+++ 原文節選

對當前“確權”等農業政策的質疑
有兩種“確權”,一是對集體建設用地和宅基地的確權,要求全國在2013年底完成(現在不知道完成了沒有,因為后來沒有了下文);另一種是對集體土地所有權、農民承包經營權的確權,現在正在全國試點。對這兩種確權,被吹得神乎其神,說是“第二次土改”。長期以來,筆者對此百思不得其解,有如下質疑:
一、農村集體經濟的性質問題。
這是一個根本的問題,這個問題上搞偏了,一系列問題上都錯了。
當前占主流地位的說法,把農村集體經濟的性質定義為“農民勞動和資本的合作”。這種認定是值得研究的。
這句話的起源是十五大的報告。原文是:“勞動者的勞動聯合和勞動者的資本聯合為主的集體經濟,尤其要提倡和鼓勵。”如果研究一下這句話的語境,那就看出,江澤民在說城鄉股份合作制可以是社會主義公有制的一種實現形式時講到這句話,并不是對集體經濟下準確的定義。由于城與鄉的集體經濟有著很大的不同,城市集體經濟基本沒有土地,參加者以個人為單位,不可能以家庭為單位。農村集體經濟與此不同。所以,上述定義并不完全適合于農村。
我國農業集體經濟的基礎是幾代農民集體創造的。從上世紀五十年代中期走上合作化道路以后,在那個激情燃燒的年代,億萬農民不計報酬地進行農業基本建設:“喚醒了沉睡的高山,讓那河流改變了模樣”,后來農業學大寨,平整土地,興修水利,改造低產田,改良土壤,植樹造林,成年累月地艱苦奮斗,一干就是二、三十年,為后來農業的進一步發展,奠定了良好的基礎。這個成果應該歸誰?毫無疑問,它無法歸于哪個人的名下,這是集體的功績,是集體的財產。任何人、任何組織都沒有理由把它私有化或變相私有化。
家庭在我國社會結構中占有重要的地位。許多情況下,家庭都是以一個單元或基層細胞的身份參與的。比如,家庭聯產承包,并不是個人聯產承包。這同一般的經濟組織有很大的原則的不同。家庭承包是全家人人有份的;而一般的經濟組織,承包主體不是家庭而是個人,并不是全家人人有份的。再如,農民專業合作社的成員,也是以家庭為單位的,各個家庭成員也都參加勞動,只不過由一人代表全家,實際上所有人員都是合作社的組成部分。

++++++

• _作答要求_:
1 > 根據這篇質疑確權政策的文章回答:
(a) 對集體建設用地和宅基地的確權,要求全國在何時完成?
(b) “勞動者的勞動聯合和勞動者的資本聯合為主的集體經濟”這句話出自哪份報告?
(c) 農民從什麼時候起走上合作化道路?
2 > 把這篇質疑確權政策的文章中從“當前占主流地位的說法,把農村”一直到“有人員都是合作社的組成部分。”的部分逐字照抄。
3 > 續寫這篇質疑確權政策的文章,從最後一句之後接著往下寫。

+++ 所給資料

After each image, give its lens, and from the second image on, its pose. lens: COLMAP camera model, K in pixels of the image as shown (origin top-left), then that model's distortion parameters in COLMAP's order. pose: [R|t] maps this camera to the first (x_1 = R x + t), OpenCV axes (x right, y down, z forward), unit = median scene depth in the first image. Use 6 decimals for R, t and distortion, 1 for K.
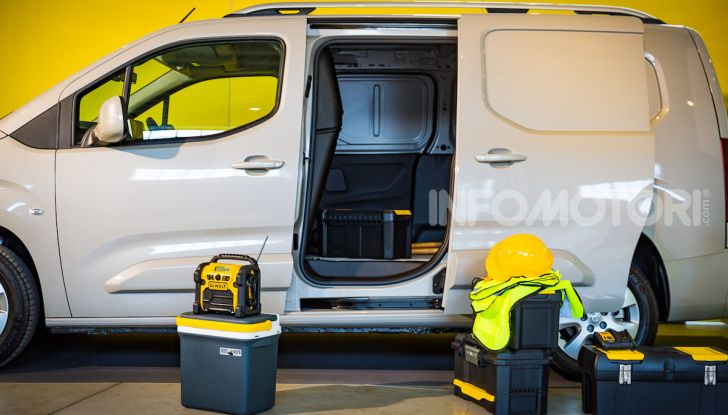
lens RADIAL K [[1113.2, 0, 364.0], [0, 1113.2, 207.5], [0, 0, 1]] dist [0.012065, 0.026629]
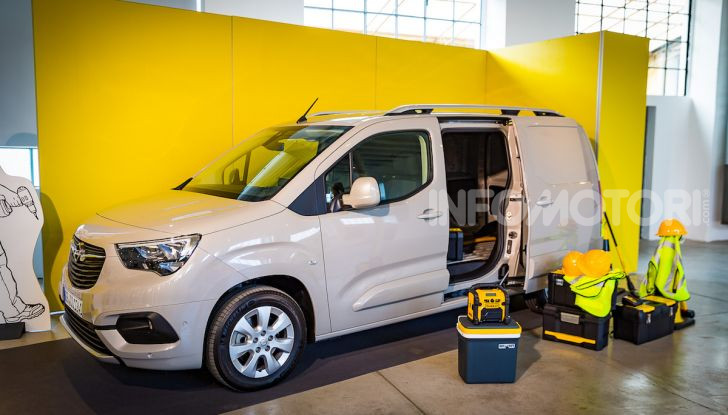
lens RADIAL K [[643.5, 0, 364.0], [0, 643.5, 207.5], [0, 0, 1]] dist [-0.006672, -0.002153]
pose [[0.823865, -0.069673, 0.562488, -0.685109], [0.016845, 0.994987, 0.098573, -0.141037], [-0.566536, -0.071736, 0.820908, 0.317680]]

++++++
+++ 所給資料

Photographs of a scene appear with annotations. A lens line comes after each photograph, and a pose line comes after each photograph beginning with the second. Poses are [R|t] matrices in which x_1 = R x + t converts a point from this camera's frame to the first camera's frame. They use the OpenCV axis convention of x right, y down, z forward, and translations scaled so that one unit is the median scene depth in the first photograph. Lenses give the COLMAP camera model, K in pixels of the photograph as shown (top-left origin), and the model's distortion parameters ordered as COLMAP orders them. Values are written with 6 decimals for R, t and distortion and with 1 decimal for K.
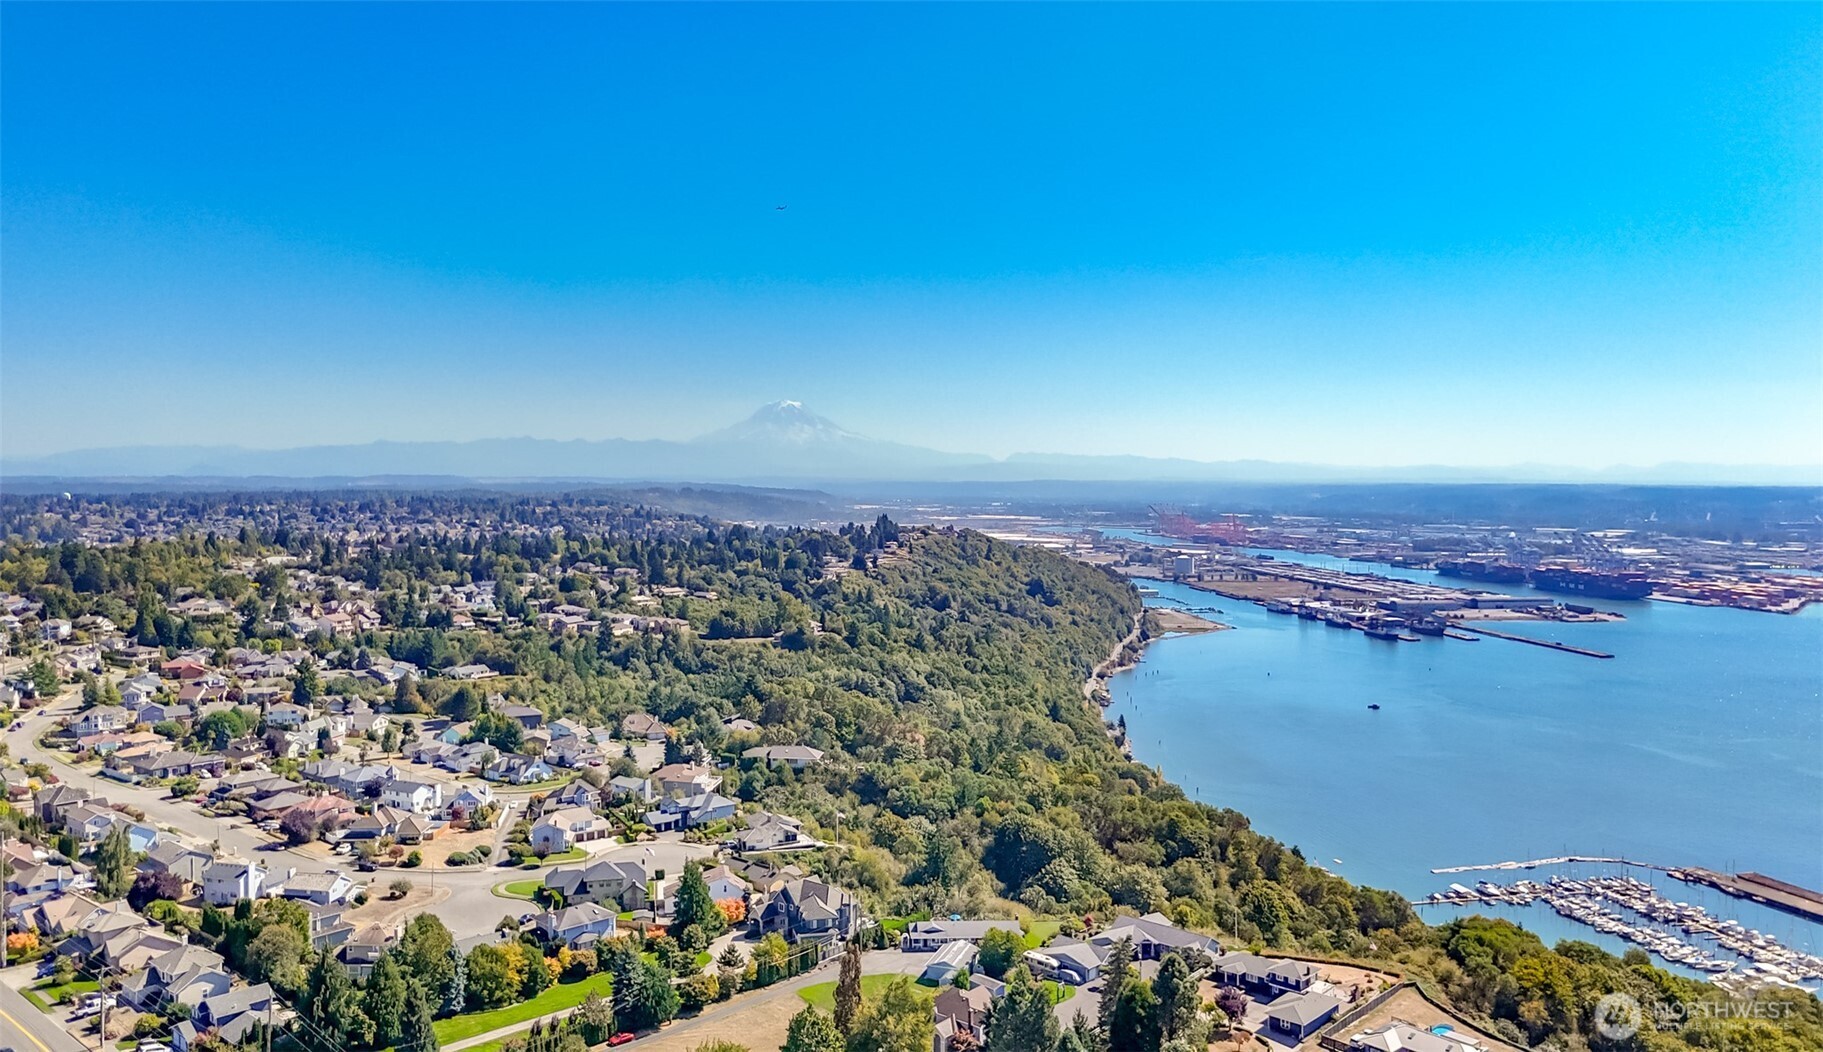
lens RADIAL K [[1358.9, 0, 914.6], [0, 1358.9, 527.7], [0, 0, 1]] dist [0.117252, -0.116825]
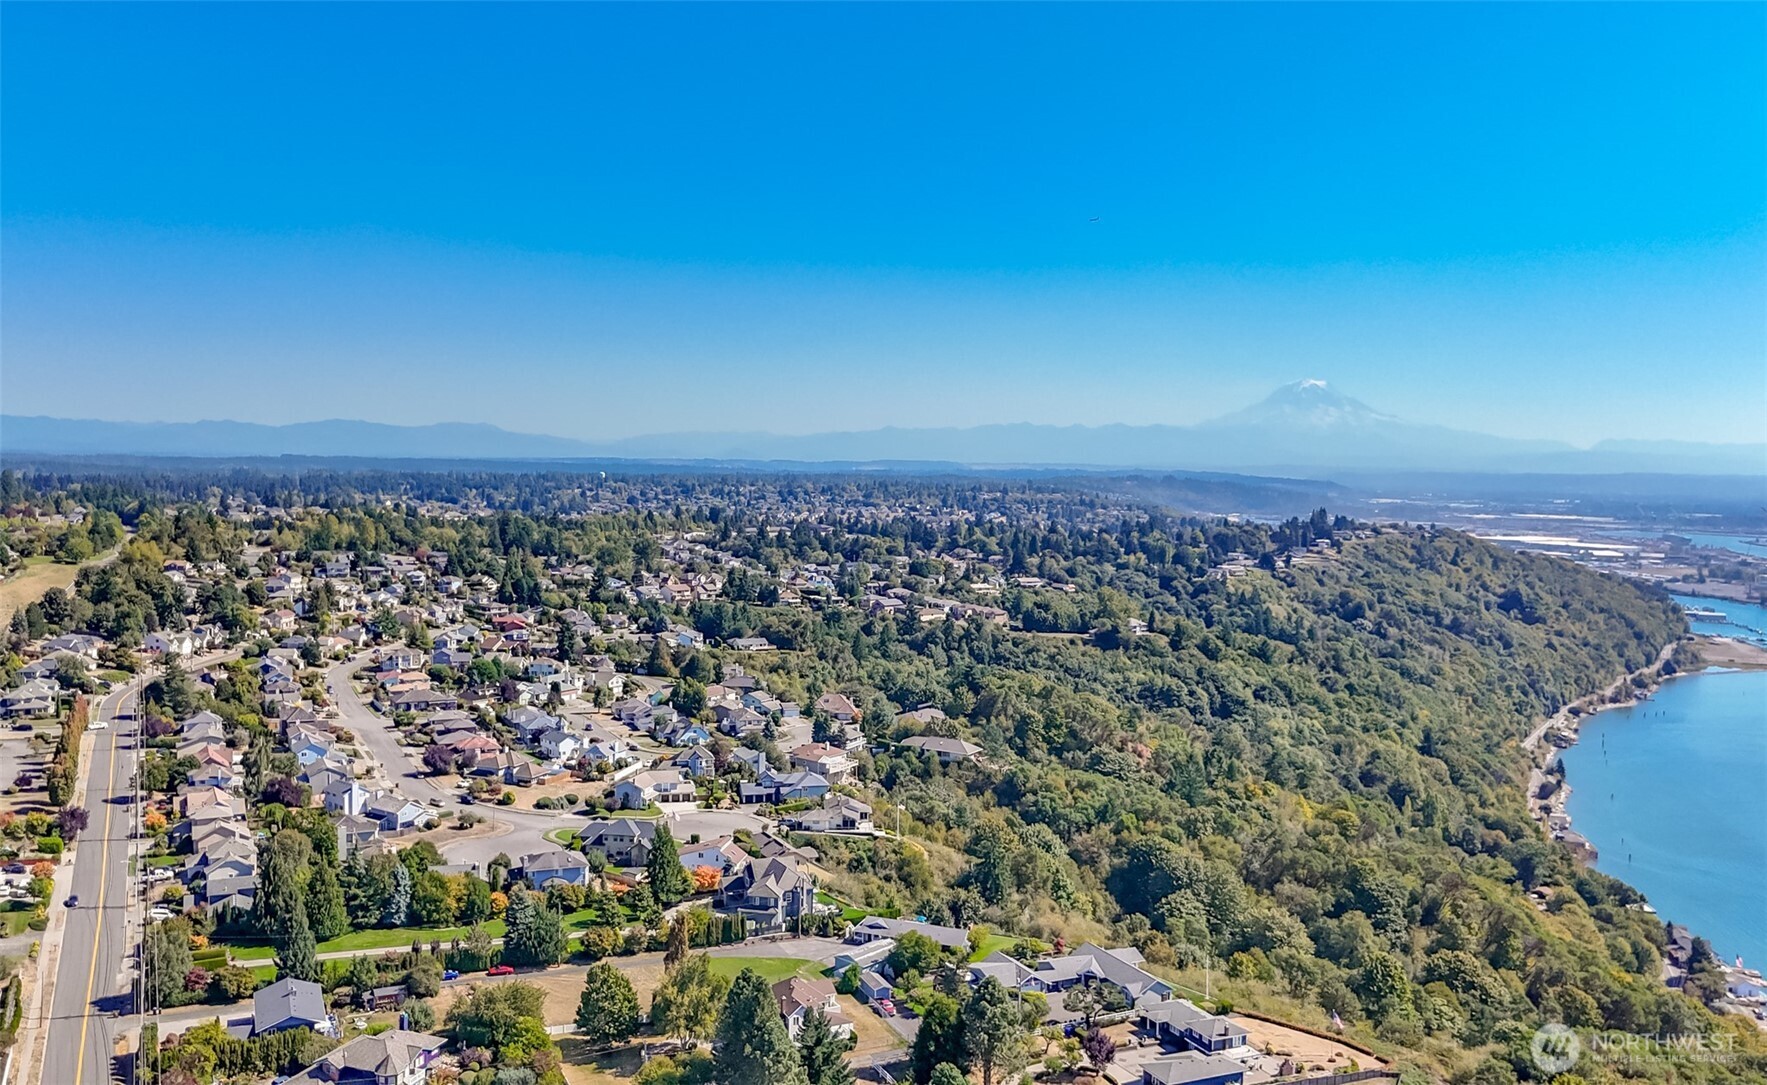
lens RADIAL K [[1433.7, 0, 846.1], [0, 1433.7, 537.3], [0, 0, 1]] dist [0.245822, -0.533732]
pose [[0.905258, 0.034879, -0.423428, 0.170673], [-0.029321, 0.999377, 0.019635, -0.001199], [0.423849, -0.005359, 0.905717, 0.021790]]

++++++
+++ 所給資料

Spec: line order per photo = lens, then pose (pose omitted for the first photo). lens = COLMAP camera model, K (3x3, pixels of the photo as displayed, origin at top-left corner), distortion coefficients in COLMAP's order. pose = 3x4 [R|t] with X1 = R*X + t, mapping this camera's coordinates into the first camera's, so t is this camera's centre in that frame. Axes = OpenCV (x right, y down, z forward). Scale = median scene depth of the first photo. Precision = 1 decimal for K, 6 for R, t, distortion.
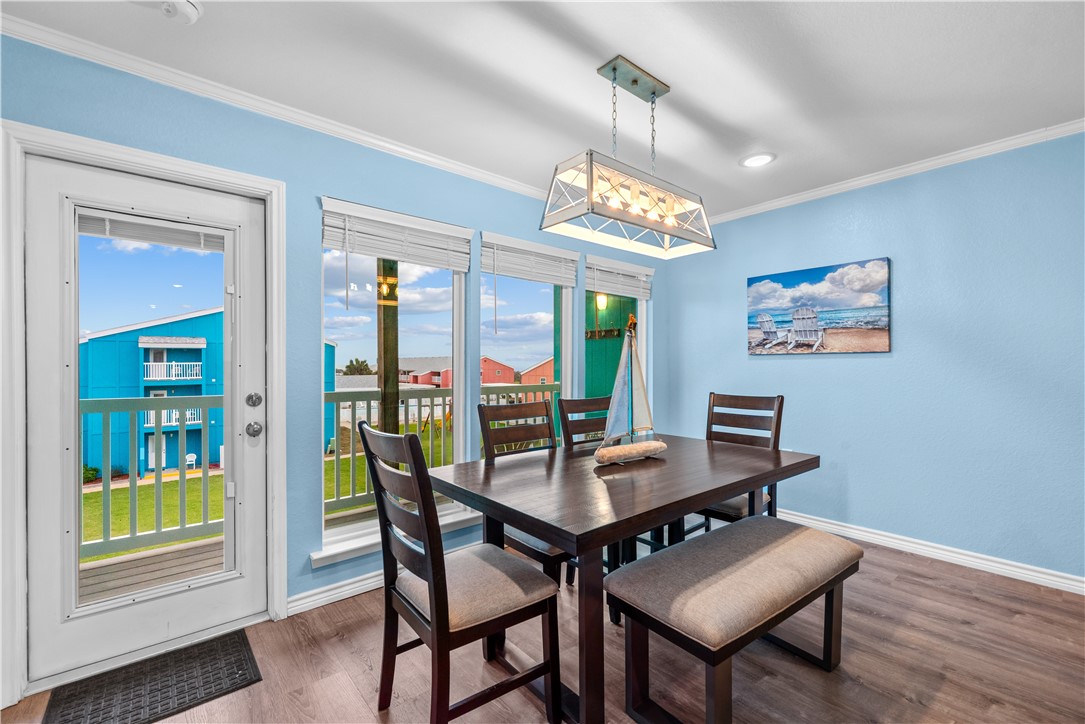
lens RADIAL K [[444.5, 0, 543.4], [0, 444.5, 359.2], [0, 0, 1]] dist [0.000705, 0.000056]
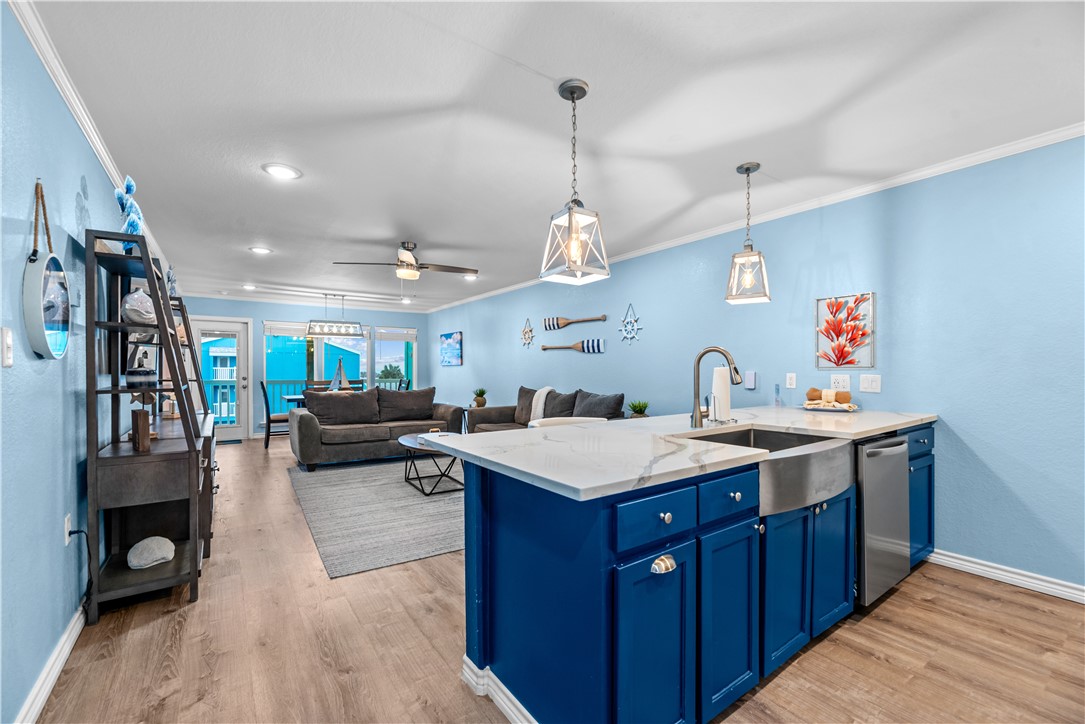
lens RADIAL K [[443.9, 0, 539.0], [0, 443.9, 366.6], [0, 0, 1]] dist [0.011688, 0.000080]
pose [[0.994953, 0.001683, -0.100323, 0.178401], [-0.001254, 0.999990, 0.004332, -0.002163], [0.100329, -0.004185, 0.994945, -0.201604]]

++++++

• _各題答案_:
1 >
(a) 2013年底。
(b) 十五大的報告。
(c) 上世紀五十年代中期。

2 >
當前占主流地位的說法,把農村集體經濟的性質定義為“農民勞動和資本的合作”。這種認定是值得研究的。
這句話的起源是十五大的報告。原文是:“勞動者的勞動聯合和勞動者的資本聯合為主的集體經濟,尤其要提倡和鼓勵。”如果研究一下這句話的語境,那就看出,江澤民在說城鄉股份合作制可以是社會主義公有制的一種實現形式時講到這句話,并不是對集體經濟下準確的定義。由于城與鄉的集體經濟有著很大的不同,城市集體經濟基本沒有土地,參加者以個人為單位,不可能以家庭為單位。農村集體經濟與此不同。所以,上述定義并不完全適合于農村。
我國農業集體經濟的基礎是幾代農民集體創造的。從上世紀五十年代中期走上合作化道路以后,在那個激情燃燒的年代,億萬農民不計報酬地進行農業基本建設:“喚醒了沉睡的高山,讓那河流改變了模樣”,后來農業學大寨,平整土地,興修水利,改造低產田,改良土壤,植樹造林,成年累月地艱苦奮斗,一干就是二、三十年,為后來農業的進一步發展,奠定了良好的基礎。這個成果應該歸誰?毫無疑問,它無法歸于哪個人的名下,這是集體的功績,是集體的財產。任何人、任何組織都沒有理由把它私有化或變相私有化。
家庭在我國社會結構中占有重要的地位。許多情況下,家庭都是以一個單元或基層細胞的身份參與的。比如,家庭聯產承包,并不是個人聯產承包。這同一般的經濟組織有很大的原則的不同。家庭承包是全家人人有份的;而一般的經濟組織,承包主體不是家庭而是個人,并不是全家人人有份的。再如,農民專業合作社的成員,也是以家庭為單位的,各個家庭成員也都參加勞動,只不過由一人代表全家,實際上所有人員都是合作社的組成部分。

3 >
由此可見,在農村集體經濟中,家庭之間的合作是不能排斥在外的。這種合作可稱為“社會關系的合作”。所謂“社會關系的合作”,不僅有集體經濟組織成員個人勞動與資本的合作,而且是全體成員全方位的合作,包括未參加集體勞動的家庭婦女、未成年人和退出集體勞動的老年人;包括經濟發展,也包括生活、文體等公用事業;不僅涉及當代人,還無償繼承先輩們的成果,也包括為后代創造積累。這種醖含在村、組里互助合作的深厚的鄉里親情,是從我國特有的國情和民族風俗習慣出發的,也是我國社會主義革命和農業合作化的偉大成就。忽視了這一點,不但如上所述,理論上說不通;實踐上也會發生很多麻煩。
在實踐中,眾多農村基層干部和群眾的理解也是這樣。為什么許多農村集體經濟組織,自發地把“五保戶”、小孩上學、村民醫保、各項公用事業等都承擔起來?道理就在于此。如果只是勞動和資本的合作,那是沒有必要管這些事情的。把這些好的傳統和制度歸之于“吃大鍋飯”,“左”的遺留,是沒有任何道理的。在農村,除非不搞合作,只要走集體化道路,這些內容都是少不了的。
在這種理解下,對集體經濟組織成員資格的界定,也很簡單:只要其參加本集體組織的勞動,戶口在本村,符合一定的條件,那就是本集體經濟組織的成員。復轉軍人、回鄉學生,只要回來了,那毫無疑問地是本組織的成員。娶進來的媳婦,招進來的女婿,也都如此。但是如果其離開了本組織,參軍、上大學、嫁出去、進城了,只要戶口轉走了,都不是本組織的成員了。對于土地是生不帶來,死不帶走。有條件承包就承包,無條件承包就把土地交回集體。本村如此,其他農村也如此。統一規定和共同的理解,從不發生不和諧。人民公社以及聯產承包初期幾十年從未發生過集體經濟組織成員資格上有什么糾葛。
現在倒好,按照只是勞動和資本合作的片面性的定義,人們把“集體共有”改為“按份共有”。為了按份,就要給每一份有一定數量的財產,包括土地。人們就在土地按份上打起了主意,逐步讓承包權成為私產。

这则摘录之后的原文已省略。